◆ Job
Please return the lines of the rows below exactly, starting with the line that contains "## 🏷️ 추출된 키워드" and going on through the line that contains "## 📄 Abstract (원문)", both included.

◆ Exercise input
- - -

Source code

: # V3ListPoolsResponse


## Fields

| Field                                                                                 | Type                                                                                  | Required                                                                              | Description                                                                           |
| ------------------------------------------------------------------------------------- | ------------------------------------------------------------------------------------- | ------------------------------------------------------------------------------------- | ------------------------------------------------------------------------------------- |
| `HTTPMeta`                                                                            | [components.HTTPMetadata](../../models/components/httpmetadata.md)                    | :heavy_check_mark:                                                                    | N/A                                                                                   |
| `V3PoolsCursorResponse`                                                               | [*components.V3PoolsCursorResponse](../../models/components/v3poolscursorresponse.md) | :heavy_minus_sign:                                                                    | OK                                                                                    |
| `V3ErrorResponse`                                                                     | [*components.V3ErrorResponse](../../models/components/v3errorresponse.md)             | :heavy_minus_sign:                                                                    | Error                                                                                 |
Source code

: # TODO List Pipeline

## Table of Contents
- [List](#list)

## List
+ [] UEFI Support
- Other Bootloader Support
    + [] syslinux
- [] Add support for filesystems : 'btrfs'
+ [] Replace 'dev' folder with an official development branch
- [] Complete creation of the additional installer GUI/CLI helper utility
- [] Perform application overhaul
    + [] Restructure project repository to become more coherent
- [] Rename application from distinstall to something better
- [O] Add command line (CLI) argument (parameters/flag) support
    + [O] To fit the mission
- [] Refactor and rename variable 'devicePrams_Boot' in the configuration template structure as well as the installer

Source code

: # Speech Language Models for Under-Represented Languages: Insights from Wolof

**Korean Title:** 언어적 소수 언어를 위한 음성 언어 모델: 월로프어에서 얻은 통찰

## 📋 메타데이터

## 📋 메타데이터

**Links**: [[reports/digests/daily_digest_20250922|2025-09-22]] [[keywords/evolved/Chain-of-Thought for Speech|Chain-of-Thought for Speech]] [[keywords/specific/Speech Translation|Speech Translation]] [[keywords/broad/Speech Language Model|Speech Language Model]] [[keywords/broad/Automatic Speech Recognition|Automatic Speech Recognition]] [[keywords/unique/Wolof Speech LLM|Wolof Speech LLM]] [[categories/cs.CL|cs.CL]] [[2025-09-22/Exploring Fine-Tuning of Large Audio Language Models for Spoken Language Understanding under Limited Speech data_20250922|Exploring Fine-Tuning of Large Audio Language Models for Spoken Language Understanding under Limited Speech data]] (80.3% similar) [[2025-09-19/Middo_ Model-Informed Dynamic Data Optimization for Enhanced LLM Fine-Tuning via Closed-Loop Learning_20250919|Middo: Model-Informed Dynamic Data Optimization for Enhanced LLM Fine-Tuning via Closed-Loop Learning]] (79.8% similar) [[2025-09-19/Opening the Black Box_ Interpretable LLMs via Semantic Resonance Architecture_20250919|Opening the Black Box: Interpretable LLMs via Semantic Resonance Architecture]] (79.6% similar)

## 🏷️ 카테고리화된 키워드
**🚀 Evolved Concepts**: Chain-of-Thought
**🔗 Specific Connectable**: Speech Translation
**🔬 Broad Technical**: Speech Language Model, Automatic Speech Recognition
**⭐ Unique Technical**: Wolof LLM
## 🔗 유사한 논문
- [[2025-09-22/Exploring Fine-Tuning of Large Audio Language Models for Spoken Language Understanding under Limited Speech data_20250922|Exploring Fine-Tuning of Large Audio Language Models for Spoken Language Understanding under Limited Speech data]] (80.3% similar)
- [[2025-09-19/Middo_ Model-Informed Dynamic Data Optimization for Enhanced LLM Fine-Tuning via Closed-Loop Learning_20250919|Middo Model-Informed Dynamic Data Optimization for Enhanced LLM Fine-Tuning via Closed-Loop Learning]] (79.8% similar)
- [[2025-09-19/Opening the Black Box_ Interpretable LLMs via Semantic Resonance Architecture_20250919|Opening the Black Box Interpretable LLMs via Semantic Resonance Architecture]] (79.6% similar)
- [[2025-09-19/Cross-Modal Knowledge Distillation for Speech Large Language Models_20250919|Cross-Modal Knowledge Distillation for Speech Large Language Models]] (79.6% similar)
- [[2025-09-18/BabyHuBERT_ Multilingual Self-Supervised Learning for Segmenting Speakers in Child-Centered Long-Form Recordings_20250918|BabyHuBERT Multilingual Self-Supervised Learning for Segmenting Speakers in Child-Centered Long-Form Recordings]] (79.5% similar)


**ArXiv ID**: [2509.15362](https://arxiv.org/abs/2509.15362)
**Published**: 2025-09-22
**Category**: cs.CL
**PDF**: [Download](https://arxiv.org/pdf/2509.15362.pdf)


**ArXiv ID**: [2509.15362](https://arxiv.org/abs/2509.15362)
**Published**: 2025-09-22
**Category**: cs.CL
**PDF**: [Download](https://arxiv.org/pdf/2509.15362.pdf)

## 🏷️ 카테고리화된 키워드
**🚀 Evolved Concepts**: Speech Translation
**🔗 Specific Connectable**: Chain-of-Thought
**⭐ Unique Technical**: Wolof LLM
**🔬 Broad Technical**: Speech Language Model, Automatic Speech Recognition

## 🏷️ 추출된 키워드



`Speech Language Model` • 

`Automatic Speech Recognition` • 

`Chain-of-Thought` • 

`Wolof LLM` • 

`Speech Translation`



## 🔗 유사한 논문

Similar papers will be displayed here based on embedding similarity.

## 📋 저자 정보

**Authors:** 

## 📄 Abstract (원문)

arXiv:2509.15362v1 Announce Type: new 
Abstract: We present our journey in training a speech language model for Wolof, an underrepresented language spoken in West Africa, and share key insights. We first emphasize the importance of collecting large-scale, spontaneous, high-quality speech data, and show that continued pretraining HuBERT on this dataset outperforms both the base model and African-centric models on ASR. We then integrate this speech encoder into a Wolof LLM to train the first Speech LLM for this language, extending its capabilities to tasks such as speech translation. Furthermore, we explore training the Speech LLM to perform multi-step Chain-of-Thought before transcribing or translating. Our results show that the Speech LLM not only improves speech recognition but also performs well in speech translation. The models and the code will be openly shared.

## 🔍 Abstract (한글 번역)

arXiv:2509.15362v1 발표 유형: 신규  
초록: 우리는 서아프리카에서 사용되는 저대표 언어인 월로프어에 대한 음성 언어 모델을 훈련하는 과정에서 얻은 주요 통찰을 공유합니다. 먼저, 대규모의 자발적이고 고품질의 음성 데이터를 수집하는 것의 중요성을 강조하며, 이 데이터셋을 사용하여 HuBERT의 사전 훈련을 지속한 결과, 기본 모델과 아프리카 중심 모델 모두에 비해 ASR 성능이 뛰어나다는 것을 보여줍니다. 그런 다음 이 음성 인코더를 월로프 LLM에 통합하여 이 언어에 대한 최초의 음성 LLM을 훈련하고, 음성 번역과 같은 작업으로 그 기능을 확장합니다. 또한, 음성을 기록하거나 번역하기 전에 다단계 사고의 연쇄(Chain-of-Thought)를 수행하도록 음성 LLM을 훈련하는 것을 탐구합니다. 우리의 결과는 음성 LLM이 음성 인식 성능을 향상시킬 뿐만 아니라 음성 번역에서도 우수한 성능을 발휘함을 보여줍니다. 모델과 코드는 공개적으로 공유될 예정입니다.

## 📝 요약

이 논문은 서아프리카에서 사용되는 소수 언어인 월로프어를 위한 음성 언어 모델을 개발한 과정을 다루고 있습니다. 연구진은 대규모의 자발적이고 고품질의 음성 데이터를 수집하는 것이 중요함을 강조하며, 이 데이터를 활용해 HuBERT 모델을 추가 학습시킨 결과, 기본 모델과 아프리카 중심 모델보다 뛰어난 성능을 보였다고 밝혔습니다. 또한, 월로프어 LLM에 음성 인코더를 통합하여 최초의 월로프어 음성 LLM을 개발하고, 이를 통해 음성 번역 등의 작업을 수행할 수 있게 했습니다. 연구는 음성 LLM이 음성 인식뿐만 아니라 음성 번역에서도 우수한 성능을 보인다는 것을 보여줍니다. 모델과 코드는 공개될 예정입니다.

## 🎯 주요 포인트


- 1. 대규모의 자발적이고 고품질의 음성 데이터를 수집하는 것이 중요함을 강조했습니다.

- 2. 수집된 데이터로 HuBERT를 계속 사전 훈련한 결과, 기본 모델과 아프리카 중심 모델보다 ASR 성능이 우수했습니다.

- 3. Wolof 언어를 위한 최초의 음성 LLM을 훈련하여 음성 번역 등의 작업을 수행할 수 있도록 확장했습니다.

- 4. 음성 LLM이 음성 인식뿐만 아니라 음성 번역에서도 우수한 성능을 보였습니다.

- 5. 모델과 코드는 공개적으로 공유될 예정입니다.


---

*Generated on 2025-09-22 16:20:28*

- - -

◆ Task output
## 🏷️ 추출된 키워드



`Speech Language Model` • 

`Automatic Speech Recognition` • 

`Chain-of-Thought` • 

`Wolof LLM` • 

`Speech Translation`



## 🔗 유사한 논문

Similar papers will be displayed here based on embedding similarity.

## 📋 저자 정보

**Authors:** 

## 📄 Abstract (원문)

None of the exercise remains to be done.